Raümer se mit à rire.
- Ne riez pas, reprit Trichter avec mélancolie. Hélas ! je vis en même temps la fin de mon argent et de mon ami. Fresswanst, à la dernière bouteille, mourut d'une congestion cérébrale. Chute piteuse !... Entre nous, ajouta Trichter en baissant la voix, Fresswanst méritait-il sa réputation ? Quelle que soit l'opinion de la postérité sur ce buveur, j'étais ruiné. J'engageai Samuel Gelb, mon noble senior, à nous arranger quelque nouvelle émigration à Landeck. Village charmant, ce Landeck où l'on couche dans des nids, où l'on boit de l'eau-de-vie inouïe, et d'où l'on rapporte cinq mille florins ! Mais Samuel ne voulut pas se prêter à mon désir. Hier, par compensation de son refus, il m'a conseillé ce placet, qu'il a voulu m'écrire de sa propre main et dont il m'a garanti l'effet.
- Mais, ajouta Raümer, vous avez donc des droits à la faveur de Napoléon ?
- J'ai eu un oncle tué à son service. Car il faut, mon cher, que vous sachiez que je suis à moitié Français par la famille de ma mère. Voilà pourquoi, bien qu'Allemand et étudiant, je puis demander à Napoléon sans scrupule. Je parle français mieux que Racine. C'était mon oncle qui soutenait ma mère ; l'empereur lui a pris son soutien, il est donc juste qu'il vienne à son aide. S'il m'accorde la retraite que je réclame pour elle, je n'aurai plus de souci filial et je pourrai achever seul les expériences que ma débine et le trépas précoce du faible Fresswanst ont interrompues si fâcheusement pour mes travaux.
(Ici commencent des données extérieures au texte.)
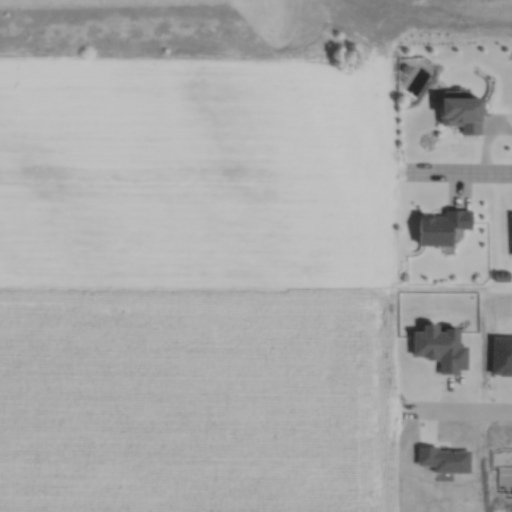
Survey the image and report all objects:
building: (457, 112)
road: (460, 168)
road: (461, 411)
Car, si je bois, soyez bien convaincu que ce n'est pas dans le vil but d'une jouissance personnelle. Il y a longtemps que je n'éprouve plus aucun plaisir ni aucune sensation à m'ingurgiter vos fades liqueurs humaines. Le kirsch et l'absinthe sont pour moi du lait et du miel. Excepté cette espèce d'eau-de-vie que j'ai bue à Landeck et qui m'a causé, je l'avoue, une douce chaleur, tout me semble de l'eau claire. C'est dans un but complètement désintéressé, pour la science et par simple amour de l'humanité, que l'alambic qui a l'honneur de vous parler persiste dans ses recherches. Vous comprenez, dès lors, de quelle importance il est pour le monde que l'empereur reçoive et exauce mon placet.
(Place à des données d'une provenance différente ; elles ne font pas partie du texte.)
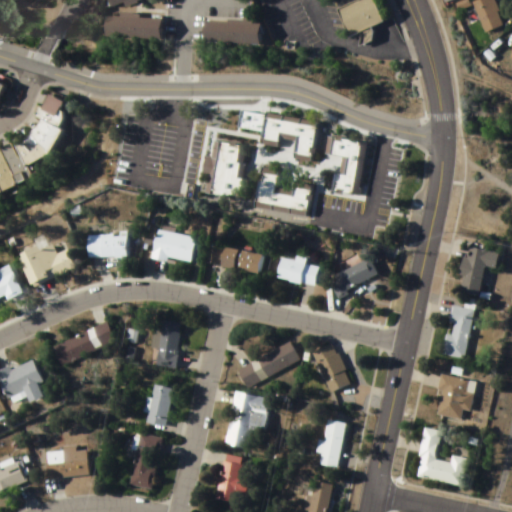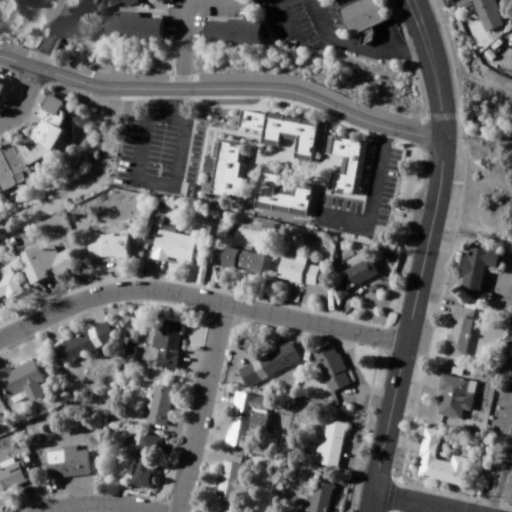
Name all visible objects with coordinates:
building: (117, 3)
building: (118, 3)
building: (353, 15)
building: (487, 15)
building: (359, 19)
building: (132, 27)
building: (133, 28)
building: (231, 32)
building: (232, 33)
road: (50, 36)
building: (1, 87)
building: (1, 88)
road: (223, 91)
road: (24, 105)
building: (289, 134)
building: (31, 141)
building: (31, 145)
parking lot: (148, 149)
building: (347, 166)
building: (226, 171)
road: (440, 171)
road: (477, 171)
building: (280, 196)
building: (107, 248)
building: (173, 248)
building: (236, 261)
building: (45, 265)
building: (476, 270)
building: (297, 273)
building: (353, 277)
building: (8, 289)
road: (201, 303)
building: (458, 333)
building: (83, 345)
building: (166, 345)
building: (268, 366)
building: (331, 369)
building: (22, 382)
building: (455, 397)
building: (159, 407)
road: (197, 408)
building: (247, 420)
road: (390, 428)
building: (331, 445)
park: (499, 446)
building: (146, 463)
building: (439, 463)
building: (66, 464)
building: (11, 478)
building: (231, 480)
road: (505, 486)
building: (317, 497)
road: (408, 501)
road: (114, 509)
- Il l'exaucera, je n'en doute pas, répondit Raümer. Mais j'entends les vivat de la foule.
- Serait-ce le grand Napoléon ? demanda Trichter, déjà tout tremblant.
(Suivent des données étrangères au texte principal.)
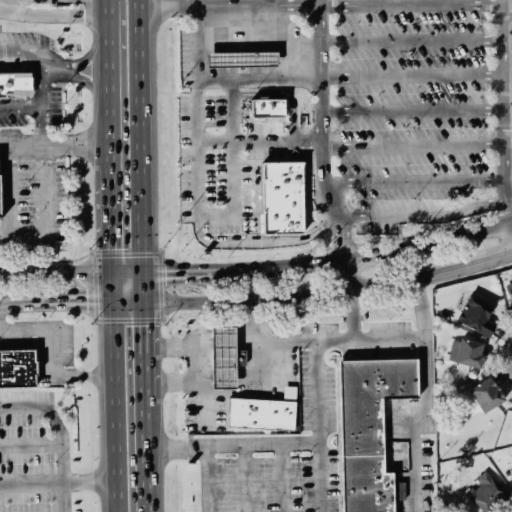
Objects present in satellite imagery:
road: (198, 2)
road: (228, 4)
road: (411, 6)
road: (16, 7)
road: (52, 15)
road: (412, 37)
road: (33, 50)
building: (240, 57)
building: (241, 58)
road: (64, 66)
road: (412, 72)
road: (260, 74)
road: (107, 81)
building: (15, 83)
building: (16, 85)
road: (43, 97)
road: (503, 103)
building: (266, 107)
building: (267, 107)
road: (21, 109)
road: (413, 111)
road: (322, 132)
road: (137, 135)
road: (259, 138)
road: (53, 141)
road: (413, 147)
road: (508, 155)
road: (415, 179)
road: (10, 189)
road: (198, 194)
building: (280, 196)
building: (280, 196)
road: (44, 207)
road: (424, 215)
road: (110, 217)
road: (261, 239)
traffic signals: (111, 249)
road: (391, 251)
road: (488, 260)
road: (204, 269)
traffic signals: (164, 270)
road: (126, 271)
road: (55, 273)
road: (350, 275)
road: (111, 286)
road: (141, 286)
road: (367, 289)
building: (509, 291)
road: (127, 301)
road: (206, 301)
road: (71, 302)
traffic signals: (88, 302)
road: (15, 304)
building: (475, 315)
road: (355, 317)
traffic signals: (143, 325)
road: (221, 342)
road: (243, 342)
road: (286, 344)
road: (200, 348)
road: (143, 351)
building: (465, 351)
road: (55, 352)
building: (222, 356)
building: (221, 357)
building: (17, 367)
building: (17, 367)
road: (231, 391)
building: (485, 394)
road: (319, 395)
road: (114, 406)
building: (260, 413)
building: (260, 413)
road: (425, 424)
building: (368, 428)
building: (369, 429)
road: (60, 433)
road: (32, 443)
road: (145, 456)
building: (510, 467)
road: (281, 476)
road: (322, 476)
road: (244, 477)
road: (210, 478)
road: (58, 482)
building: (485, 491)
- Non. On crie seulement : « Vive la France ! » Ce ne sont probablement que quelques généraux ou aides de camp qui le précèdent.
- à la bonne heure ! dit Trichter, qui recommença à respirer.
- Où lui remettrez-vous votre requête ? demanda Raümer.
- Oh ! j'ai ma place prête. à l'entrée du palais du prince-primat. L'empereur doit y descendre pour déjeuner et pour recevoir les députations des alentours. Deux des chasseurs qui formeront la haie, grands admirateurs de ma capacité en fait de liquide, m'ont promis de me laisser passer jusqu'au grand homme. Je n'ai peur que de ma timidité. Ah ! si j'avais pu me griser ! Vous devez me trouver bien bavard. Mais si je vous parle avec cette volubilité depuis une demi-heure, ce n'est pas seulement pour vous ennuyer de mes affaires, c'est pour me mettre en train, si j'ai à parler à l'empereur. Je me monte la langue. Je l'habitue à aller toute seule.
Soudain Trichter s'interrompit et se remit à trembler.
- Ah ! pour le coup, balbutia-t-il, c'est bien vive l'empereur que l'on crie.
En effet, une formidable acclamation saluait l'approche de l'homme-prodige. Une immense masse de peuple refluait vers les deux causeurs.